After Shannon Szabados won her second gold medal in eight years for Canada’s women’s hockey team, she thought that she would be hanging up her skates and putting her hockey equipment away until next winter. Then some of the guys that she’s played with over the years gave her a call asking the goaltender to check out their team in Columbus.
Now the 27-year-old girl from Edmonton will get another chance to play with the boys.
Szabados signed a contract to tend goal for the Southern Professional Hockey League’s Columbus Cottonmouths. She will be the first female player to skate on the same ice as the men in the league which has been around for ten years.
The backstop took to Twitter to announce the news.

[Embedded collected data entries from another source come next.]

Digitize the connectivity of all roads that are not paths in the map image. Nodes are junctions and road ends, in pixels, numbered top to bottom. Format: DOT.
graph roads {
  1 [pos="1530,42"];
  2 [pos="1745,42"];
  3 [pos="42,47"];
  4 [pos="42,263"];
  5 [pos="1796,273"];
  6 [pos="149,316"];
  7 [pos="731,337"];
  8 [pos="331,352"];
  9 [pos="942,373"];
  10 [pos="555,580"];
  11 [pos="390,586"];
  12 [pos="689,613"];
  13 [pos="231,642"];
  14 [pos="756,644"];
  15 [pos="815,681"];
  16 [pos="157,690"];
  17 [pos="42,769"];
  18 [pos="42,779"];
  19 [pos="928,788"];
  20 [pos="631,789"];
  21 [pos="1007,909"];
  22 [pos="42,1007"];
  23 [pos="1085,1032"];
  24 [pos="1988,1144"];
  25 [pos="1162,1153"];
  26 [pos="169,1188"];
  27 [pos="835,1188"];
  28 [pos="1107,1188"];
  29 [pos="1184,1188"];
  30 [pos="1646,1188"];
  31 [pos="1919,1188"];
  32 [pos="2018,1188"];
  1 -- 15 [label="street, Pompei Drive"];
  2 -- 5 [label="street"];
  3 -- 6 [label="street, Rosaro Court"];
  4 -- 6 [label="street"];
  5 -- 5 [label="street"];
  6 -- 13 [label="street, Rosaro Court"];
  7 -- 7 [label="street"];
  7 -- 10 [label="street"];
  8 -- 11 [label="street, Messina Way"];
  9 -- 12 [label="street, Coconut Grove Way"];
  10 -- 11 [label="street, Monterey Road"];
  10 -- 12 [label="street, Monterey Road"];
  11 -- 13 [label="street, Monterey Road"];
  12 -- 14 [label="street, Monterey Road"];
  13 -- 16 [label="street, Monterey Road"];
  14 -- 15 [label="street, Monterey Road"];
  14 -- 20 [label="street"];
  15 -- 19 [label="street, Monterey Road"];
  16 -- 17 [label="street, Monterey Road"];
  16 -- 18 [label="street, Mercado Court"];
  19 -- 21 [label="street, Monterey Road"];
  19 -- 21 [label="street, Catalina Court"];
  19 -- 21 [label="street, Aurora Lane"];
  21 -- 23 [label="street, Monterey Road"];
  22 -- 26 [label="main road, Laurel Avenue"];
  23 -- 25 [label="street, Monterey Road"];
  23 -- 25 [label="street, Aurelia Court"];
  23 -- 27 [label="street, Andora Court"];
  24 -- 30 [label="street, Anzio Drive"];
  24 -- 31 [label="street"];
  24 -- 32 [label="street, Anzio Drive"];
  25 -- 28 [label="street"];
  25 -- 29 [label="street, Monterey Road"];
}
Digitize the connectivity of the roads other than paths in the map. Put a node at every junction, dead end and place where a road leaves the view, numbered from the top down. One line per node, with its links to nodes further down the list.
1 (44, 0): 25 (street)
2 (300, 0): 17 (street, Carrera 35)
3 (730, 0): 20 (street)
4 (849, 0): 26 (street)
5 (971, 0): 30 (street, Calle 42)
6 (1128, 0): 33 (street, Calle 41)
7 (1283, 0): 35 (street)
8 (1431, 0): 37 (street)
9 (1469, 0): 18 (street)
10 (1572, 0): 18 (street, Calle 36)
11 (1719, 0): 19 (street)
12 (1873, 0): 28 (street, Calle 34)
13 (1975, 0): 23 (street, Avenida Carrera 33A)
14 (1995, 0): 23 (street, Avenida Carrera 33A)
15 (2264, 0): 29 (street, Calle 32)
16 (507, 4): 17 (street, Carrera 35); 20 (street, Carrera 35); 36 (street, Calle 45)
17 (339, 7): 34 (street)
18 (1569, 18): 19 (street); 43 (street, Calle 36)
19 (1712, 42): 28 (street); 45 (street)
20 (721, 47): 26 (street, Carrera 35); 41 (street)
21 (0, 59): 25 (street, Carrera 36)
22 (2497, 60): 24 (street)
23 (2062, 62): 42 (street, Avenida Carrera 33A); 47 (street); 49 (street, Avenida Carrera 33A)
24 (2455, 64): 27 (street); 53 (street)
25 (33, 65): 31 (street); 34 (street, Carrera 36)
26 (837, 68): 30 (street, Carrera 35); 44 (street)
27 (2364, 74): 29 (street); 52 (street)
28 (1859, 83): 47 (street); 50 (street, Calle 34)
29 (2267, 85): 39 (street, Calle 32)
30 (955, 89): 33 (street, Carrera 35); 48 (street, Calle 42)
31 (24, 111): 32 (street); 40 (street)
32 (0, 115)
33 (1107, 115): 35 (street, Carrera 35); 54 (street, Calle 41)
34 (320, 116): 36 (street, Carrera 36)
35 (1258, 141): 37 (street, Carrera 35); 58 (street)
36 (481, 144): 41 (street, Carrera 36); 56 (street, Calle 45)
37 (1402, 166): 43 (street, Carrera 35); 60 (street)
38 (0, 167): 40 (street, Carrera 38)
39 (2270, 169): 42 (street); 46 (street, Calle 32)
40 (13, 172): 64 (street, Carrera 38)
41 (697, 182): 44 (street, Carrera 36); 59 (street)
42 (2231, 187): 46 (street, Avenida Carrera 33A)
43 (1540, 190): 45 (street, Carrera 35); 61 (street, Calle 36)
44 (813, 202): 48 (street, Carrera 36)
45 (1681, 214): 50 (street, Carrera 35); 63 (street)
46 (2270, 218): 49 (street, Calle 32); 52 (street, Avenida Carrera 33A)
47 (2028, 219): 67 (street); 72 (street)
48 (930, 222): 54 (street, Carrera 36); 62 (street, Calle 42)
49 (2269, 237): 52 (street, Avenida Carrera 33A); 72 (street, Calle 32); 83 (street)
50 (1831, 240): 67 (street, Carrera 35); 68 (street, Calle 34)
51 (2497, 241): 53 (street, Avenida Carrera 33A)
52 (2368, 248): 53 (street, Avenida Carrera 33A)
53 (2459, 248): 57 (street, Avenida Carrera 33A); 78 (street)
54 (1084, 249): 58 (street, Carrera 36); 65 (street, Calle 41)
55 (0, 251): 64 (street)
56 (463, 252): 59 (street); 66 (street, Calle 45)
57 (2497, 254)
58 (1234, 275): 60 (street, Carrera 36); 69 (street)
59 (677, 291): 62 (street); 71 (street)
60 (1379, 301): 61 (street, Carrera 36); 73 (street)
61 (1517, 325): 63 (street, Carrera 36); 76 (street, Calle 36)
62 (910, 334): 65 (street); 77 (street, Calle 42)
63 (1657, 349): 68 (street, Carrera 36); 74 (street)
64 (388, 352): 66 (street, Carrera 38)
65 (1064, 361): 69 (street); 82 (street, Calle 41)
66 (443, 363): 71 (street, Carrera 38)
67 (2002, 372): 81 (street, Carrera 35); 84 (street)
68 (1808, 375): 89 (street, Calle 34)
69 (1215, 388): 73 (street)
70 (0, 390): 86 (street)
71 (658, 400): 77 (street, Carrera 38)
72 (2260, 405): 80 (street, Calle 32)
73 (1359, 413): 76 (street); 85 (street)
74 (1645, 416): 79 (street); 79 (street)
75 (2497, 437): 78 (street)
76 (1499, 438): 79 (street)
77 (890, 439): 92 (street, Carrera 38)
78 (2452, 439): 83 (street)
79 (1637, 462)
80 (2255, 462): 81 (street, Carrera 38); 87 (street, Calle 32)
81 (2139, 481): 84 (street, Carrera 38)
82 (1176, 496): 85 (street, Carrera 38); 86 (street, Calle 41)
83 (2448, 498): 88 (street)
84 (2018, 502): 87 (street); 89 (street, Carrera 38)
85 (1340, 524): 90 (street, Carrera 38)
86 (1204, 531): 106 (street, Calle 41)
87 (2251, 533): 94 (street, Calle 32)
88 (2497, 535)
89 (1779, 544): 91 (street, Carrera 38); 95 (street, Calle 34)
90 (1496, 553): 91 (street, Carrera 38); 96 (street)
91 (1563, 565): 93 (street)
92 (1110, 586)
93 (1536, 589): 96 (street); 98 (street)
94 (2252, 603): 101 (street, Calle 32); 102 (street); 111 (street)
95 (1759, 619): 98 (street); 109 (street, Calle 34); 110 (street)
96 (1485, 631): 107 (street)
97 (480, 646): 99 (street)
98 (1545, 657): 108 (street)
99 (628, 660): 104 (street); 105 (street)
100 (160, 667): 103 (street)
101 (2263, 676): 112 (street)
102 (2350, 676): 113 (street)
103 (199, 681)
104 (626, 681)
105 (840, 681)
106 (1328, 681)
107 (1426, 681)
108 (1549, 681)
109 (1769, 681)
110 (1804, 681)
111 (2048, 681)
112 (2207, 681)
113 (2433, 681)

— Shannon Szabados (@ShannonSzabados) March 7, 2014
This isn’t the first time that Szabados has shared the same ice as the men. She has played with men in various Junior Leagues and in the Western League. She also served as goaltender for five years in Alberta’s Men’s College team where she set a record in the 2012-2013 season for the lowest goals-against average. In addition, she tried out for the Edmonton Oilers just last week because they were down a goaltender.
Cottonmouth head coach Jerome Bechard feels confident in her ability, “I am very excited to get a world class athlete that has competed and has faced, high pressured situations. Shannon has won at every level she has played, in women’s hockey or men’s hockey.” He added, “She won a championship with NATI last year alongside Andy Willigar and Jordan Draper so I know she can compete at this level. We are working on her immigration, and we are looking to sign her officially Thursday, where she will be backing up Loewen. She will play when she feels comfortable and situated.”
Szabados isn’t the first female to play on a men’s team. Manon Rheaume made it to an exhibition game for the Tampa Bay Lightning in the early 1990s. However, no female has ever played a regular season game for an NHL team. Szabados’ Team Canada Coach Kevin Dineen has all the faith in the world that the backstop can compete in the SPHL, “I think she’s going to do just fine in that environment. I don’t think this is one of those gimmicky things, although I’d be naive to think that wasn’t on the owner’s mind. She can play. She’ll be more than up to the task.”